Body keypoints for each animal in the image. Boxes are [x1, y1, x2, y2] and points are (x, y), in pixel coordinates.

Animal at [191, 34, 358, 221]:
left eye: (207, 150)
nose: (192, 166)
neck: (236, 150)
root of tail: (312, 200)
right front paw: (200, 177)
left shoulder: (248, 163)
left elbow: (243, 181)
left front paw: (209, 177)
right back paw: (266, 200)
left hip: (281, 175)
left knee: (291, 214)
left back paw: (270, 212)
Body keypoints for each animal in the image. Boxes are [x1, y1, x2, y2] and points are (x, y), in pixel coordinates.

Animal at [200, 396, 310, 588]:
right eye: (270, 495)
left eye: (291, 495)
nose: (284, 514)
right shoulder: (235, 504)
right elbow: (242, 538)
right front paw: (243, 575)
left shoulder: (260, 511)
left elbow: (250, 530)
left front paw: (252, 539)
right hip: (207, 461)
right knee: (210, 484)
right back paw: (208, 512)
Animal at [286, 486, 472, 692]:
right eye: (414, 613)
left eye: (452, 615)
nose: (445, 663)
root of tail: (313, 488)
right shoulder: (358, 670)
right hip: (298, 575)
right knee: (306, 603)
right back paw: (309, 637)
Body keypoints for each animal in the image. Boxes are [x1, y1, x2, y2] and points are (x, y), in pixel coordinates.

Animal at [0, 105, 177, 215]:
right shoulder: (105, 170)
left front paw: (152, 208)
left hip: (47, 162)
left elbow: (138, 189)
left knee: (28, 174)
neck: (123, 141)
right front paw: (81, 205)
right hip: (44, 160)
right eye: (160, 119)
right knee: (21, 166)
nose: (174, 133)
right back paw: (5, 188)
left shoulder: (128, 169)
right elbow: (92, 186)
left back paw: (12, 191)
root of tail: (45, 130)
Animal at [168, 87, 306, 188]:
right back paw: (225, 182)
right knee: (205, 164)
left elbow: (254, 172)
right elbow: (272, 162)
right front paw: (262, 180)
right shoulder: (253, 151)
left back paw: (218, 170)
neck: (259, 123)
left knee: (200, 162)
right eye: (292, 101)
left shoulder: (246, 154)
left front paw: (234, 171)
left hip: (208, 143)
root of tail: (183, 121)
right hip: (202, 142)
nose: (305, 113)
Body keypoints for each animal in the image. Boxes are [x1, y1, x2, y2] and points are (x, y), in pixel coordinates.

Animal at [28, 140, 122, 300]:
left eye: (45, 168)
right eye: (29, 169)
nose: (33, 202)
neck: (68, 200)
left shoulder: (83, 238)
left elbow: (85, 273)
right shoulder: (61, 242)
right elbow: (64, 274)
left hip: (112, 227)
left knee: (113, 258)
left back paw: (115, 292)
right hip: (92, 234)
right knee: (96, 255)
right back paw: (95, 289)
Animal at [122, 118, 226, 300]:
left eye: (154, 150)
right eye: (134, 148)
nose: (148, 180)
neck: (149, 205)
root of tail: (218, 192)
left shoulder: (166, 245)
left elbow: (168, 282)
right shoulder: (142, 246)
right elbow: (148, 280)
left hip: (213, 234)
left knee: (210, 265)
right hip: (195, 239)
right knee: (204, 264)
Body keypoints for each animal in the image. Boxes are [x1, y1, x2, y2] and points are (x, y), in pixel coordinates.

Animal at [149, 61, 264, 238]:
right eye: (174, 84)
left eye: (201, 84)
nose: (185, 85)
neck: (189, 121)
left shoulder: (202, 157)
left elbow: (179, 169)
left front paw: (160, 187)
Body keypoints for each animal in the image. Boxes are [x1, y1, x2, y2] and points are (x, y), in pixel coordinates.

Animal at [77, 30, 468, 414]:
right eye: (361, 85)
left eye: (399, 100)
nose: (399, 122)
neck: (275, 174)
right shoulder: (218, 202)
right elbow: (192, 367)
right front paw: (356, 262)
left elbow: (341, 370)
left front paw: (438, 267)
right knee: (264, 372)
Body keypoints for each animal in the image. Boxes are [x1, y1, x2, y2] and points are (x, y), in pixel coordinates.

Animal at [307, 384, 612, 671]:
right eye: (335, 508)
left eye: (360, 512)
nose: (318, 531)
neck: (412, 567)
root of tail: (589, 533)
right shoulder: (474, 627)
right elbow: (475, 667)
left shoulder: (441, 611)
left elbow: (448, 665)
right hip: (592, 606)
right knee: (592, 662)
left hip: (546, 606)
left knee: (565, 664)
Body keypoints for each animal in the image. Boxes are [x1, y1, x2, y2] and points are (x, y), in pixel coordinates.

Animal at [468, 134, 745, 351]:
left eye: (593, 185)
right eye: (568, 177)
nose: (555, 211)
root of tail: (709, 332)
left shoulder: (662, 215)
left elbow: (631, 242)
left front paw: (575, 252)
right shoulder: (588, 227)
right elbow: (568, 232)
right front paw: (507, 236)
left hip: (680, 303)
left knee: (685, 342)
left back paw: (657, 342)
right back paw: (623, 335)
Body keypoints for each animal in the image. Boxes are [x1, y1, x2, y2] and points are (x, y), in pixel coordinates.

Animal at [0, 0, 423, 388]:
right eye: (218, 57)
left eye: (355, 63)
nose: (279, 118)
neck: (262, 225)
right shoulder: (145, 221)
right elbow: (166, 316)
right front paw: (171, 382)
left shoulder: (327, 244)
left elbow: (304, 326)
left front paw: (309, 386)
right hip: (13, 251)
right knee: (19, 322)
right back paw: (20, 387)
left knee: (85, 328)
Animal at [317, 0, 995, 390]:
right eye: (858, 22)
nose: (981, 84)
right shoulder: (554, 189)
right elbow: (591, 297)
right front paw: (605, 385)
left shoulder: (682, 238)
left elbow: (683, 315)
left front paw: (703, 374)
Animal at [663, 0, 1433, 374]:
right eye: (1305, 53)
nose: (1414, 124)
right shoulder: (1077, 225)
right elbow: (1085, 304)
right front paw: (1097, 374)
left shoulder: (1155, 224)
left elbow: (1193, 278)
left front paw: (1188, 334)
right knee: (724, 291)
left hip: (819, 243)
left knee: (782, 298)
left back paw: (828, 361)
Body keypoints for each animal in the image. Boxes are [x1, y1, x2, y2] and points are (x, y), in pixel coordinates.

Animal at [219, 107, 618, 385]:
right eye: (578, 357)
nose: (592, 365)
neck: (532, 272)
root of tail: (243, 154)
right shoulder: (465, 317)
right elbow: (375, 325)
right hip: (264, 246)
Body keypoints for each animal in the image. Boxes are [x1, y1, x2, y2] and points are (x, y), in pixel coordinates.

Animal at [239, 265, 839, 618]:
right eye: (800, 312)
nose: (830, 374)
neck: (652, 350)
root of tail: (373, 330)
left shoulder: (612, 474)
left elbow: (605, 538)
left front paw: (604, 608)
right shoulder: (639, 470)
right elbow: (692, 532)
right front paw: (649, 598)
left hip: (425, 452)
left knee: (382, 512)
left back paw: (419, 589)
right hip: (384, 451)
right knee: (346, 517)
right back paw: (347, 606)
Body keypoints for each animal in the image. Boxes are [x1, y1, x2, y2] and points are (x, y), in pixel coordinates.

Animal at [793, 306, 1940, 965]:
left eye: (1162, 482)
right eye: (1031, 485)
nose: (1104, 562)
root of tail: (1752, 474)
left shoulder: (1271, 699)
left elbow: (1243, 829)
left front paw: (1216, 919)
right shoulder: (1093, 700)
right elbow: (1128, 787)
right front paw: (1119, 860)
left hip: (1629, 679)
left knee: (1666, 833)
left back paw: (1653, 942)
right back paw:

#####

* **Exercise goal**
Output the whole listing exactly, leaving nothing out.

* **Solution for this exercise**
Body keypoints for each animal in the image. Boxes are [x1, y1, x2, y2] and points are (x, y), in pixel coordinates.

Animal at [191, 34, 358, 221]:
left eye: (207, 150)
nose: (192, 166)
neck: (236, 150)
root of tail: (312, 200)
right front paw: (200, 177)
left shoulder: (248, 163)
left elbow: (243, 181)
left front paw: (209, 177)
right back paw: (266, 200)
left hip: (281, 175)
left knee: (291, 214)
left back paw: (270, 212)
Body keypoints for each animal in the image. Boxes are [x1, y1, x2, y2] and points are (x, y), in pixel coordinates.

Animal at [200, 396, 310, 588]:
right eye: (270, 495)
left eye: (291, 495)
nose: (284, 514)
right shoulder: (235, 504)
right elbow: (242, 538)
right front paw: (243, 575)
left shoulder: (260, 511)
left elbow: (250, 530)
left front paw: (252, 539)
right hip: (207, 461)
right knee: (210, 484)
right back paw: (208, 512)
Animal at [286, 486, 472, 692]:
right eye: (414, 613)
left eye: (452, 615)
nose: (445, 663)
root of tail: (313, 488)
right shoulder: (358, 670)
right hip: (298, 575)
right knee: (306, 603)
right back paw: (309, 637)
Body keypoints for each animal in the image. Boxes are [x1, y1, x2, y2] and points are (x, y), in pixel coordinates.

Animal at [0, 105, 177, 215]:
right shoulder: (105, 170)
left front paw: (152, 208)
left hip: (47, 162)
left elbow: (138, 189)
left knee: (28, 174)
neck: (123, 141)
right front paw: (81, 205)
right hip: (44, 160)
right eye: (160, 119)
right knee: (21, 166)
nose: (174, 133)
right back paw: (5, 188)
left shoulder: (128, 169)
right elbow: (92, 186)
left back paw: (12, 191)
root of tail: (45, 130)
Animal at [168, 87, 306, 188]:
right back paw: (225, 182)
right knee: (205, 164)
left elbow: (254, 172)
right elbow: (272, 162)
right front paw: (262, 180)
right shoulder: (253, 151)
left back paw: (218, 170)
neck: (259, 123)
left knee: (200, 162)
right eye: (292, 101)
left shoulder: (246, 154)
left front paw: (234, 171)
left hip: (208, 143)
root of tail: (183, 121)
right hip: (202, 142)
nose: (305, 113)
Body keypoints for each animal in the image. Boxes are [x1, y1, x2, y2] and points are (x, y), in pixel coordinates.

Animal at [28, 140, 122, 300]:
left eye: (45, 168)
right eye: (29, 169)
nose: (33, 202)
neck: (68, 200)
left shoulder: (83, 238)
left elbow: (85, 273)
right shoulder: (61, 242)
right elbow: (64, 274)
left hip: (112, 227)
left knee: (113, 258)
left back paw: (115, 292)
right hip: (92, 234)
right knee: (96, 255)
right back paw: (95, 289)
Animal at [122, 118, 226, 300]:
left eye: (154, 150)
right eye: (134, 148)
nose: (148, 180)
neck: (149, 205)
root of tail: (218, 192)
left shoulder: (166, 245)
left elbow: (168, 282)
right shoulder: (142, 246)
right elbow: (148, 280)
left hip: (213, 234)
left knee: (210, 265)
right hip: (195, 239)
right knee: (204, 264)
Body keypoints for each animal in the image. Boxes are [x1, y1, x2, y2] and points are (x, y), in pixel coordinates.

Animal at [149, 61, 264, 238]:
right eye: (174, 84)
left eye: (201, 84)
nose: (185, 85)
neck: (189, 121)
left shoulder: (202, 157)
left elbow: (179, 169)
left front paw: (160, 187)
Body keypoints for each animal in the image. Boxes are [x1, y1, x2, y2] and points are (x, y), in pixel coordinates.

Animal at [77, 30, 468, 414]:
right eye: (361, 85)
left eye: (399, 100)
nose: (399, 122)
neck: (275, 174)
right shoulder: (218, 202)
right elbow: (192, 367)
right front paw: (356, 262)
left elbow: (341, 370)
left front paw: (438, 267)
right knee: (264, 372)
Body keypoints for each animal in the image. Boxes are [x1, y1, x2, y2] and points are (x, y), in pixel coordinates.

Animal at [307, 384, 612, 671]:
right eye: (335, 508)
left eye: (360, 512)
nose: (318, 531)
neck: (412, 567)
root of tail: (589, 533)
right shoulder: (474, 627)
right elbow: (475, 667)
left shoulder: (441, 611)
left elbow: (448, 665)
right hip: (592, 606)
right knee: (592, 662)
left hip: (546, 606)
left knee: (565, 664)
Body keypoints for each animal in the image. Boxes are [x1, y1, x2, y2] and points are (x, y), in pixel coordinates.

Animal at [468, 134, 745, 351]:
left eye: (593, 185)
right eye: (568, 177)
nose: (555, 211)
root of tail: (709, 332)
left shoulder: (662, 215)
left elbow: (631, 242)
left front paw: (575, 252)
right shoulder: (588, 227)
right elbow: (568, 232)
right front paw: (507, 236)
left hip: (680, 303)
left knee: (685, 342)
left back paw: (657, 342)
right back paw: (623, 335)
Body keypoints for each animal in the image. Boxes are [x1, y1, x2, y2] and points are (x, y), in pixel coordinates.

Animal at [0, 0, 423, 388]:
right eye: (218, 57)
left eye: (355, 63)
nose: (279, 118)
neck: (262, 225)
right shoulder: (145, 221)
right elbow: (166, 316)
right front paw: (171, 382)
left shoulder: (327, 244)
left elbow: (304, 326)
left front paw: (309, 386)
right hip: (13, 251)
right knee: (19, 322)
right back paw: (20, 387)
left knee: (85, 328)
Animal at [317, 0, 995, 390]:
right eye: (858, 22)
nose: (981, 84)
right shoulder: (554, 189)
right elbow: (591, 297)
right front paw: (605, 385)
left shoulder: (682, 238)
left elbow: (683, 315)
left front paw: (703, 374)
Animal at [663, 0, 1433, 374]:
right eye: (1305, 53)
nose: (1414, 124)
right shoulder: (1077, 225)
right elbow: (1085, 304)
right front paw: (1097, 374)
left shoulder: (1155, 224)
left elbow: (1193, 278)
left front paw: (1188, 334)
right knee: (724, 291)
left hip: (819, 243)
left knee: (782, 298)
left back paw: (828, 361)
Body keypoints for each animal in the image. Boxes are [x1, y1, x2, y2] and points are (x, y), in pixel coordinates.

Animal at [219, 107, 618, 385]:
right eye: (578, 357)
nose: (592, 365)
neck: (532, 272)
root of tail: (243, 154)
right shoulder: (465, 317)
right elbow: (375, 325)
right hip: (264, 246)
Body keypoints for each animal in the image. Boxes are [x1, y1, x2, y2] and points are (x, y), in pixel coordinates.

Animal at [239, 265, 839, 618]:
right eye: (800, 312)
nose: (830, 374)
neck: (652, 350)
root of tail: (373, 330)
left shoulder: (612, 474)
left elbow: (605, 538)
left front paw: (604, 608)
right shoulder: (639, 470)
right elbow: (692, 532)
right front paw: (649, 598)
left hip: (425, 452)
left knee: (382, 512)
left back paw: (419, 589)
right hip: (384, 451)
right knee: (346, 517)
right back paw: (347, 606)
Body keypoints for each animal in the image. Boxes are [x1, y1, x2, y2] and points are (x, y), in pixel coordinates.

Animal at [793, 306, 1940, 965]:
left eye: (1162, 482)
right eye: (1031, 485)
nose: (1104, 562)
root of tail: (1752, 474)
left shoulder: (1271, 699)
left elbow: (1243, 829)
left front paw: (1216, 919)
right shoulder: (1093, 700)
right elbow: (1128, 787)
right front paw: (1119, 860)
left hip: (1629, 679)
left knee: (1666, 833)
left back paw: (1653, 942)
right back paw:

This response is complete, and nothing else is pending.